The problem: Please transcribe the data below exactly. Leave the pictures out.

Data provided:
^^^^^^^^
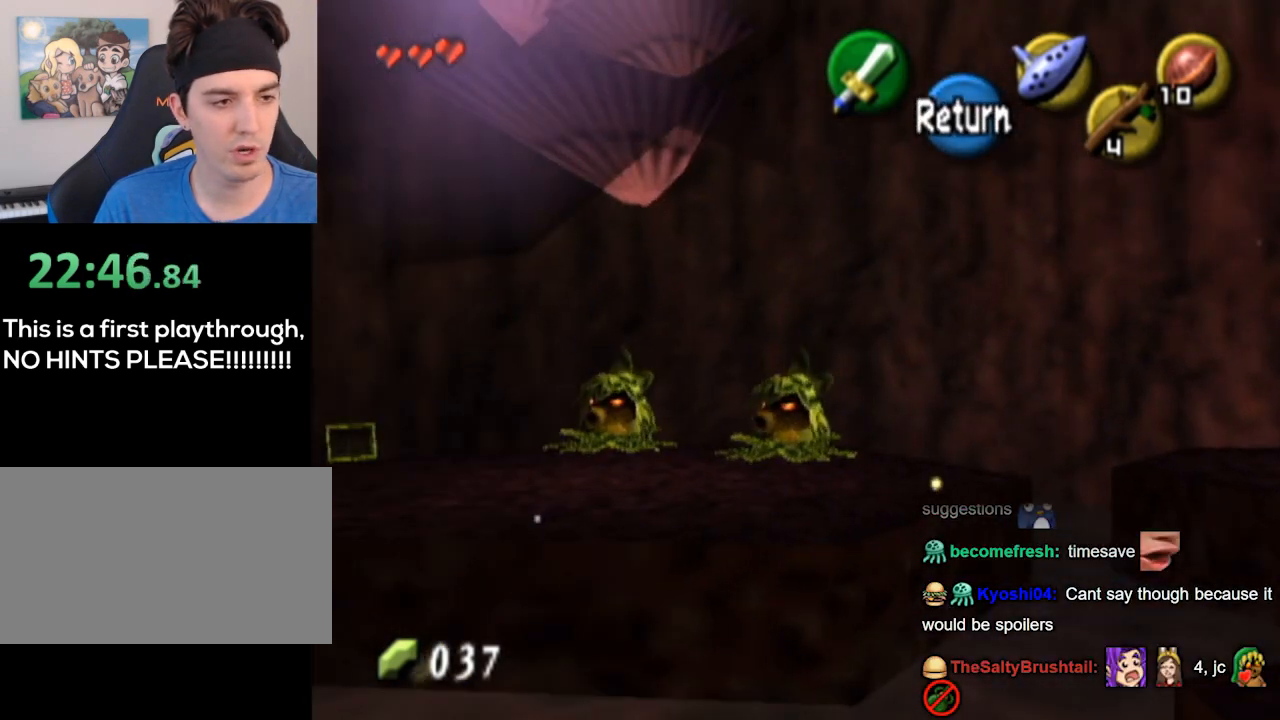
{"buttons": [], "left_stick": "right", "right_stick": "center", "events": [[167, "left_stick", "center"], [467, "left_stick", "right"]]}
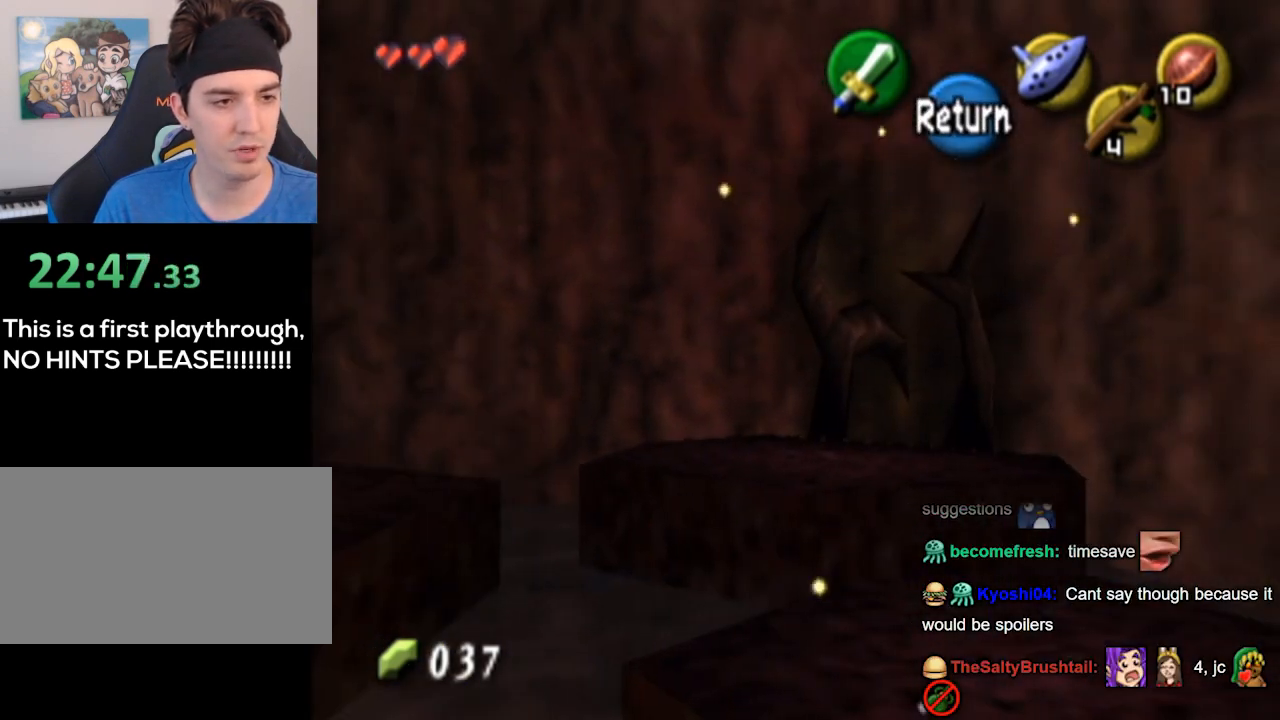
{"buttons": [], "left_stick": "center", "right_stick": "center", "events": [[67, "left_stick", "center"], [400, "left_stick", "left"], [500, "left_stick", "center"]]}
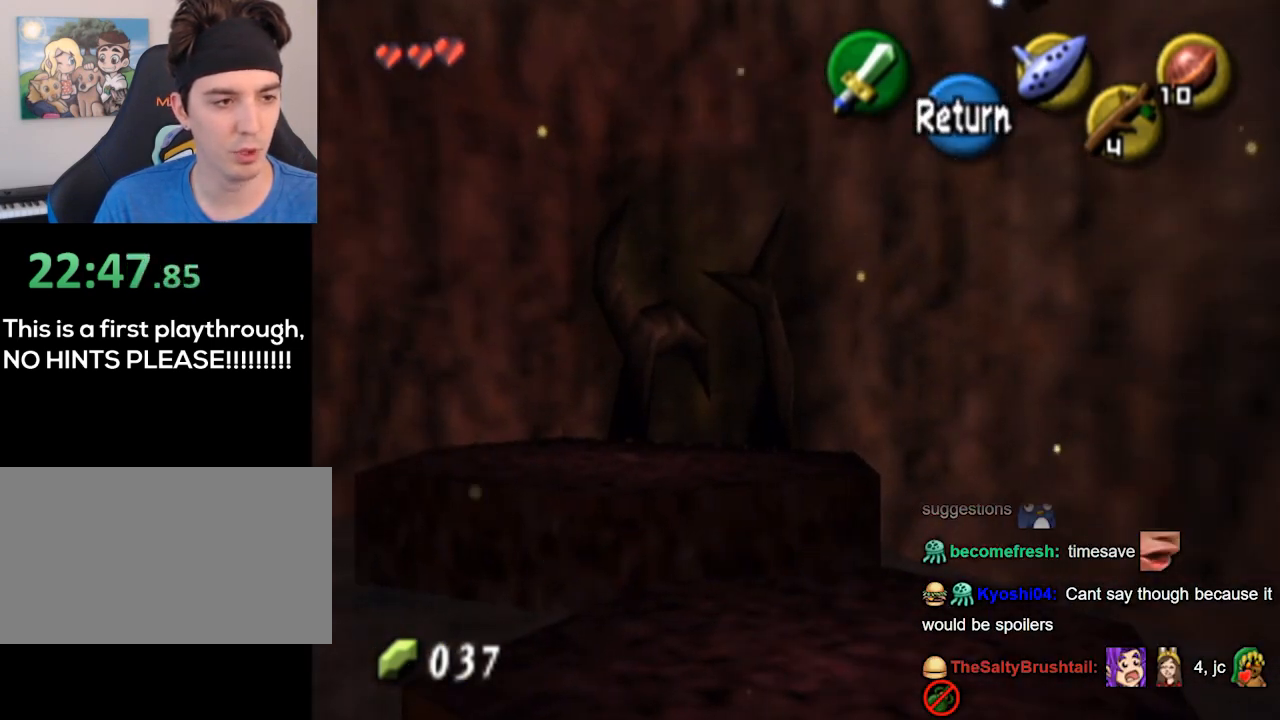
{"buttons": [], "left_stick": "center", "right_stick": "center", "events": []}
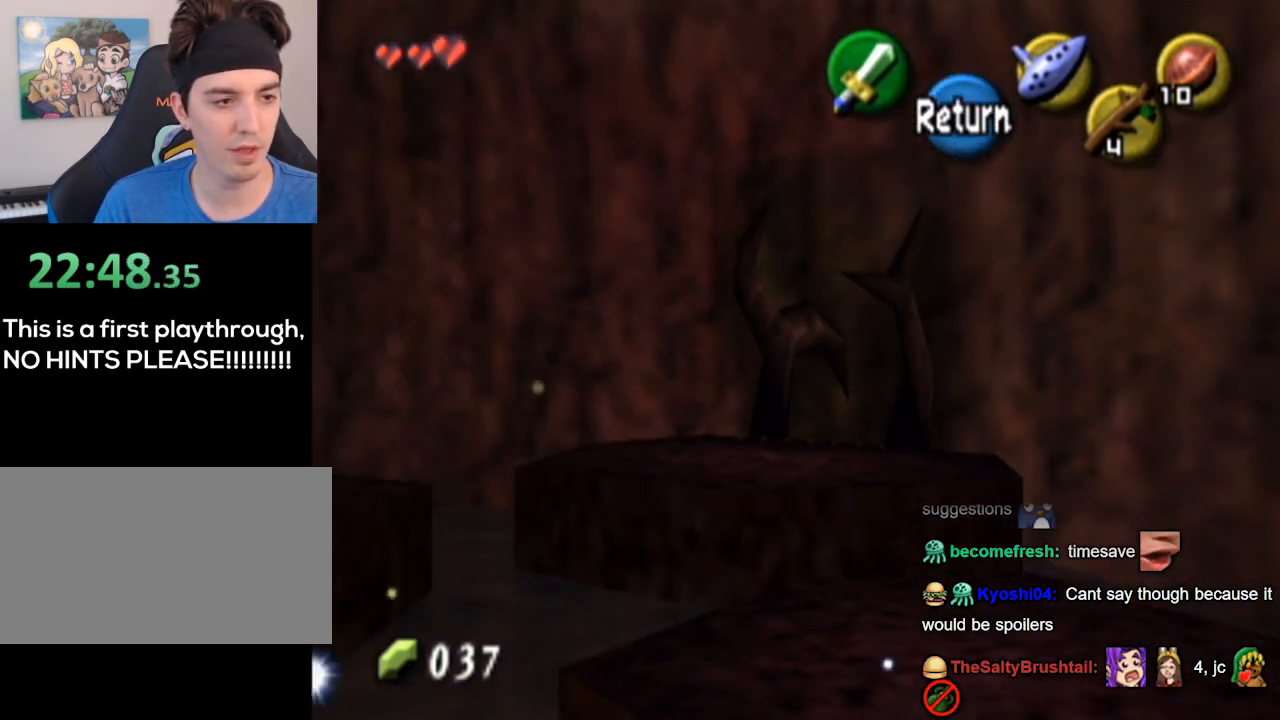
{"buttons": [], "left_stick": "left", "right_stick": "center", "events": [[433, "left_stick", "left"]]}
^^^^^^^^
Finished exercise:
{"buttons": [], "left_stick": "right", "right_stick": "center", "events": [[167, "left_stick", "center"], [467, "left_stick", "right"]]}
{"buttons": [], "left_stick": "center", "right_stick": "center", "events": [[67, "left_stick", "center"], [400, "left_stick", "left"], [500, "left_stick", "center"]]}
{"buttons": [], "left_stick": "center", "right_stick": "center", "events": []}
{"buttons": [], "left_stick": "left", "right_stick": "center", "events": [[433, "left_stick", "left"]]}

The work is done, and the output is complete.